» **What is expected**: Return all the data exactly, keeping the pictures out.

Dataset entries
*** Begin section ***
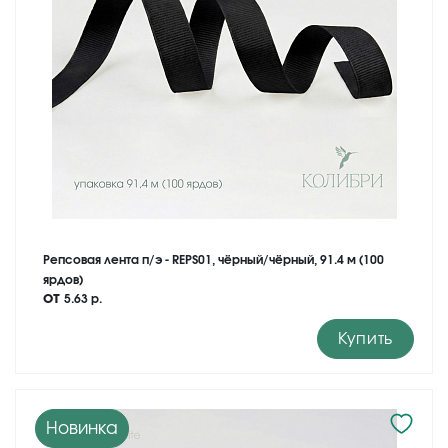
Репсовая лента п/э - REPS01, чёрный/чёрный, 91.4 м (100
ярдов)
от
5.63 р.
Купить
Новинка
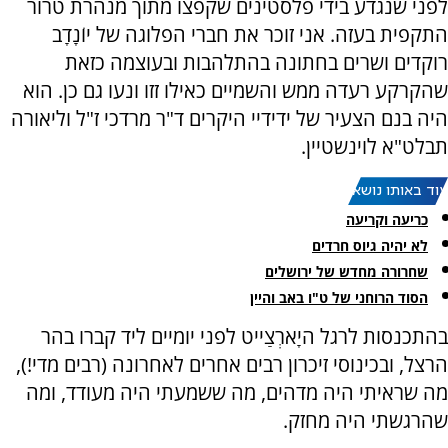
לפני שנגדע בידי פלסטינים שקפצו מתוך מנהרת טרור
התקפית בעזה. אני זוכר את חברי הפלוגה של יוֹנָדָב
רוקדים ושרים בחתונה בהתלהבות ובעוצמה כזאת
שהקרקע רעדה ממש והשמיים כאילו זזו ונעו גם כן. הוא
היה בנם הצעיר של ידידיי היקרים ד"ר מרדכי ז"ל וליאורה
תבלט"א לוינשטיין.
עוד באותו נושא:
כריעה וקריעה
לא יהיה גיוס חרדים
שחרורה מחדש של ירושלים
הסוד הרוחני של ט"ו באב והיין
בהתכנסות לרגל היָארְצַייט לפני יומיים ליד קברו בהר
הרצל, ובכינוסי זיכרון רבים אחרים לאחרונה (רבים מדי!),
מה שראיתי היה מדהים, מה ששמעתי היה מעודד, ומה
שהרגשתי היה מחזק.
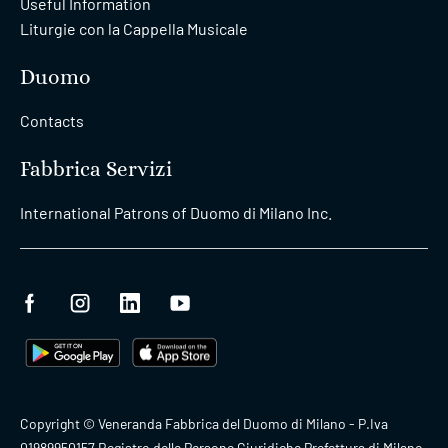
Useful Information
Liturgie con la Cappella Musicale
Duomo
Contacts
Fabbrica Servizi
International Patrons of Duomo di Milano Inc.
Copyright © Veneranda Fabbrica del Duomo di Milano - P.Iva
01989950157 Registro delle Persone Giuridiche Prefettura di Milano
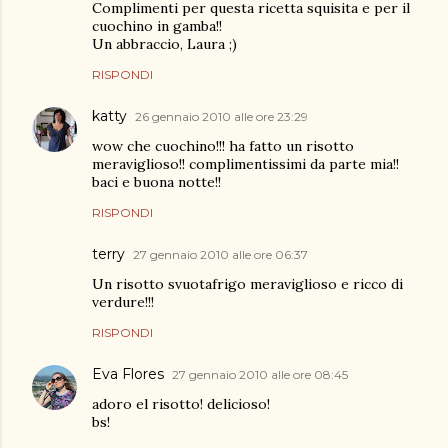
Complimenti per questa ricetta squisita e per il
cuochino in gamba!!
Un abbraccio, Laura ;)
RISPONDI
katty
26 gennaio 2010 alle ore 23:29
wow che cuochino!!! ha fatto un risotto
meraviglioso!! complimentissimi da parte mia!!
baci e buona notte!!
RISPONDI
terry
27 gennaio 2010 alle ore 06:37
Un risotto svuotafrigo meraviglioso e ricco di
verdure!!!
RISPONDI
Eva Flores
27 gennaio 2010 alle ore 08:45
adoro el risotto! delicioso!
bs!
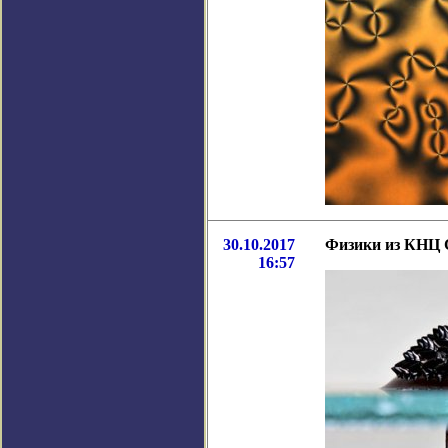
30.10.2017
Физики из КНЦ 
16:57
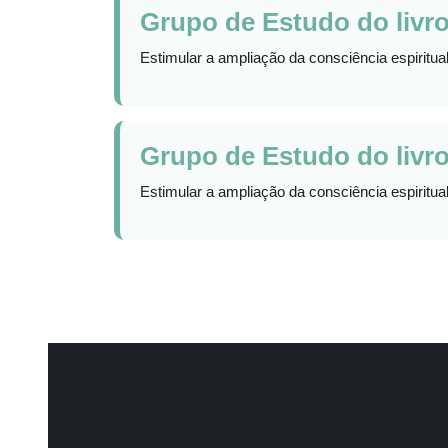
Grupo de Estudo do livro
Estimular a ampliação da consciência espiritual
Grupo de Estudo do livro
Estimular a ampliação da consciência espiritual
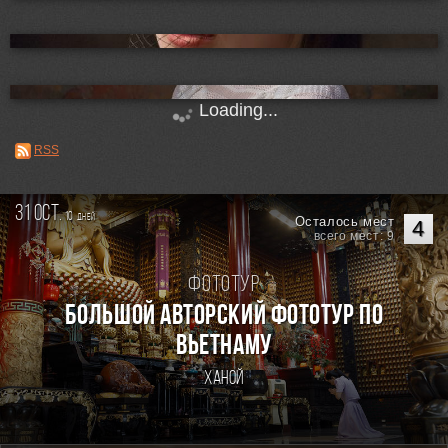
Loading...
RSS
31 oct.
10
дней
Осталось мест
4
всего мест: 9
Фототур
Большой авторский фототур по
Вьетнаму
Ханой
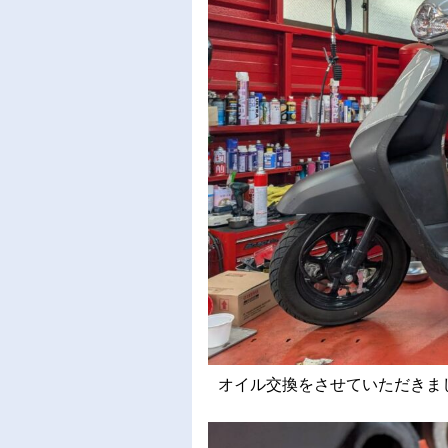
オイル交換をさせていただきました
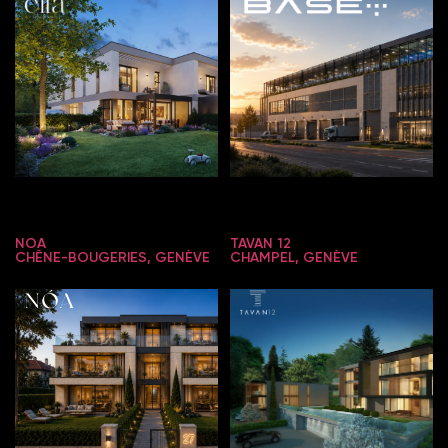
NOA
TAVAN 12
CHÊNE-BOUGERIES, GENÈVE
CHAMPEL, GENÈVE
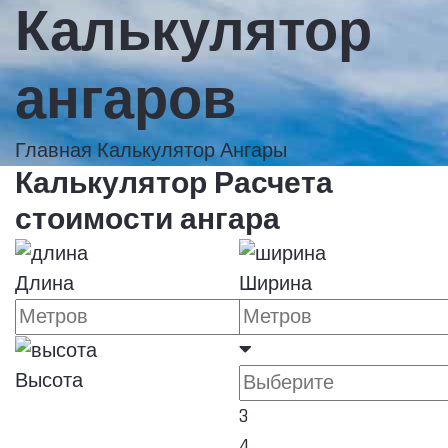
Калькулятор
ангаров
Главная
Калькулятор
Ангары
Калькулятор
Расчета
стоимости ангара
Длина
Ширина
Высота
3
4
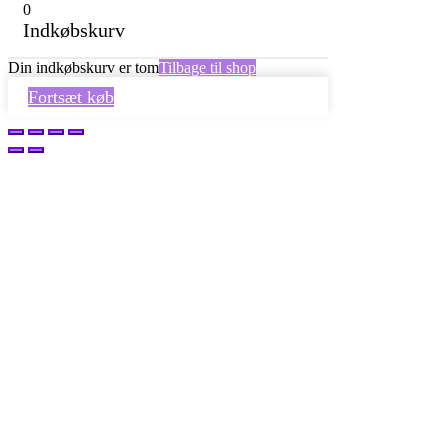
0
Indkøbskurv
Din indkøbskurv er tom
Tilbage til shop
Fortsæt køb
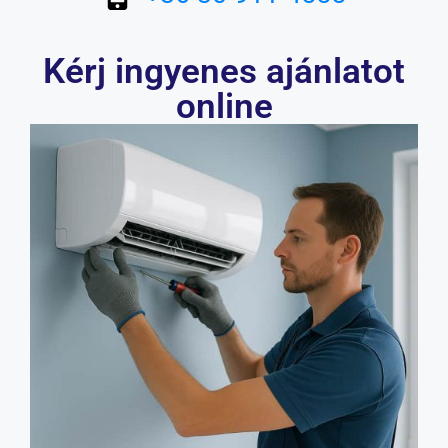
Kérj ingyenes ajánlatot
online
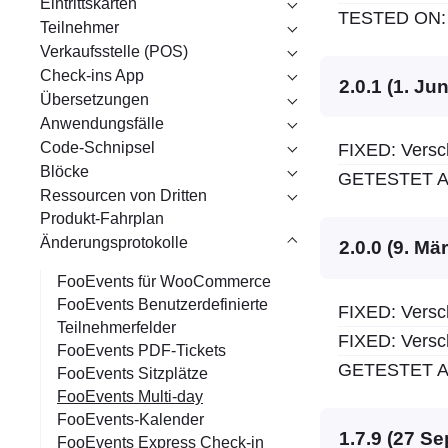
Eintrittskarten
TESTED ON: 
Teilnehmer
Verkaufsstelle (POS)
Check-ins App
2.0.1 (1. Ju
Übersetzungen
Anwendungsfälle
Code-Schnipsel
FIXED: Versc
Blöcke
GETESTET AU
Ressourcen von Dritten
Produkt-Fahrplan
Änderungsprotokolle
2.0.0 (9. Mä
FooEvents für WooCommerce
FooEvents Benutzerdefinierte
FIXED: Versc
Teilnehmerfelder
FIXED: Versc
FooEvents PDF-Tickets
GETESTET AU
FooEvents Sitzplätze
FooEvents Multi-day
FooEvents-Kalender
1.7.9 (27 S
FooEvents Express Check-in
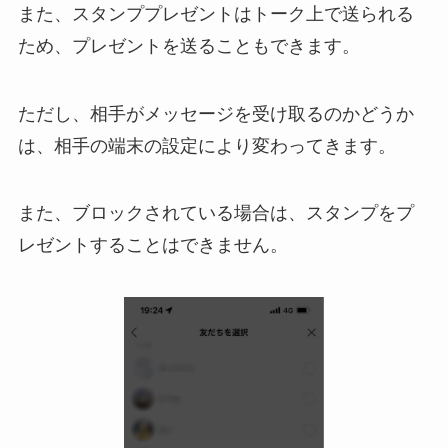
また、スタンププレゼントはトーク上で送られる
ため、プレゼントを送ることもできます。
ただし、相手がメッセージを受け取るのかどうか
は、相手の端末の設定により変わってきます。
また、ブロックされている場合は、スタンプをプ
レゼントすることはできません。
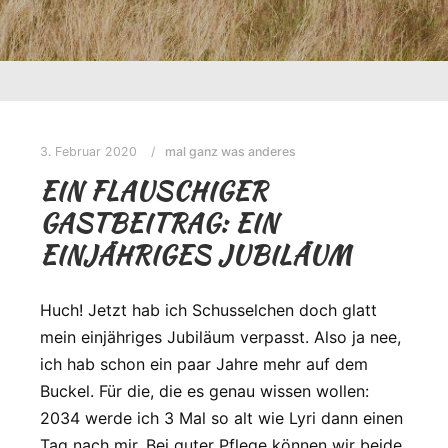
3. Februar 2020
mal ganz was anderes
EIN FLAUSCHIGER
GASTBEITRAG: EIN
EINJÄHRIGES JUBILÄUM
Huch! Jetzt hab ich Schusselchen doch glatt
mein einjähriges Jubiläum verpasst. Also ja nee,
ich hab schon ein paar Jahre mehr auf dem
Buckel. Für die, die es genau wissen wollen:
2034 werde ich 3 Mal so alt wie Lyri dann einen
Tag nach mir. Bei guter Pflege können wir beide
*** End section ***
» **Answer box**:
Репсовая лента п/э - REPS01, чёрный/чёрный, 91.4 м (100
ярдов)
от
5.63 р.
Купить
Новинка
לפני שנגדע בידי פלסטינים שקפצו מתוך מנהרת טרור
התקפית בעזה. אני זוכר את חברי הפלוגה של יוֹנָדָב
רוקדים ושרים בחתונה בהתלהבות ובעוצמה כזאת
שהקרקע רעדה ממש והשמיים כאילו זזו ונעו גם כן. הוא
היה בנם הצעיר של ידידיי היקרים ד"ר מרדכי ז"ל וליאורה
תבלט"א לוינשטיין.
עוד באותו נושא:
כריעה וקריעה
לא יהיה גיוס חרדים
שחרורה מחדש של ירושלים
הסוד הרוחני של ט"ו באב והיין
בהתכנסות לרגל היָארְצַייט לפני יומיים ליד קברו בהר
הרצל, ובכינוסי זיכרון רבים אחרים לאחרונה (רבים מדי!),
מה שראיתי היה מדהים, מה ששמעתי היה מעודד, ומה
שהרגשתי היה מחזק.
Useful Information
Liturgie con la Cappella Musicale
Duomo
Contacts
Fabbrica Servizi
International Patrons of Duomo di Milano Inc.
Copyright © Veneranda Fabbrica del Duomo di Milano - P.Iva
01989950157 Registro delle Persone Giuridiche Prefettura di Milano
Complimenti per questa ricetta squisita e per il
cuochino in gamba!!
Un abbraccio, Laura ;)
RISPONDI
katty
26 gennaio 2010 alle ore 23:29
wow che cuochino!!! ha fatto un risotto
meraviglioso!! complimentissimi da parte mia!!
baci e buona notte!!
RISPONDI
terry
27 gennaio 2010 alle ore 06:37
Un risotto svuotafrigo meraviglioso e ricco di
verdure!!!
RISPONDI
Eva Flores
27 gennaio 2010 alle ore 08:45
adoro el risotto! delicioso!
bs!
30.10.2017
Физики из КНЦ 
16:57
Grupo de Estudo do livro
Estimular a ampliação da consciência espiritual
Grupo de Estudo do livro
Estimular a ampliação da consciência espiritual
Loading...
RSS
31 oct.
10
дней
Осталось мест
4
всего мест: 9
Фототур
Большой авторский фототур по
Вьетнаму
Ханой
オイル交換をさせていただきました
NOA
TAVAN 12
CHÊNE-BOUGERIES, GENÈVE
CHAMPEL, GENÈVE
Калькулятор
ангаров
Главная
Калькулятор
Ангары
Калькулятор
Расчета
стоимости ангара
Длина
Ширина
Высота
3
4
0
Indkøbskurv
Din indkøbskurv er tom
Tilbage til shop
Fortsæt køb
Kérj ingyenes ajánlatot
online
Eintrittskarten
TESTED ON: 
Teilnehmer
Verkaufsstelle (POS)
Check-ins App
2.0.1 (1. Ju
Übersetzungen
Anwendungsfälle
Code-Schnipsel
FIXED: Versc
Blöcke
GETESTET AU
Ressourcen von Dritten
Produkt-Fahrplan
Änderungsprotokolle
2.0.0 (9. Mä
FooEvents für WooCommerce
FooEvents Benutzerdefinierte
FIXED: Versc
Teilnehmerfelder
FIXED: Versc
FooEvents PDF-Tickets
GETESTET AU
FooEvents Sitzplätze
FooEvents Multi-day
FooEvents-Kalender
1.7.9 (27 S
FooEvents Express Check-in
また、スタンププレゼントはトーク上で送られる
ため、プレゼントを送ることもできます。
ただし、相手がメッセージを受け取るのかどうか
は、相手の端末の設定により変わってきます。
また、ブロックされている場合は、スタンプをプ
レゼントすることはできません。
3. Februar 2020
mal ganz was anderes
EIN FLAUSCHIGER
GASTBEITRAG: EIN
EINJÄHRIGES JUBILÄUM
Huch! Jetzt hab ich Schusselchen doch glatt
mein einjähriges Jubiläum verpasst. Also ja nee,
ich hab schon ein paar Jahre mehr auf dem
Buckel. Für die, die es genau wissen wollen:
2034 werde ich 3 Mal so alt wie Lyri dann einen
Tag nach mir. Bei guter Pflege können wir beide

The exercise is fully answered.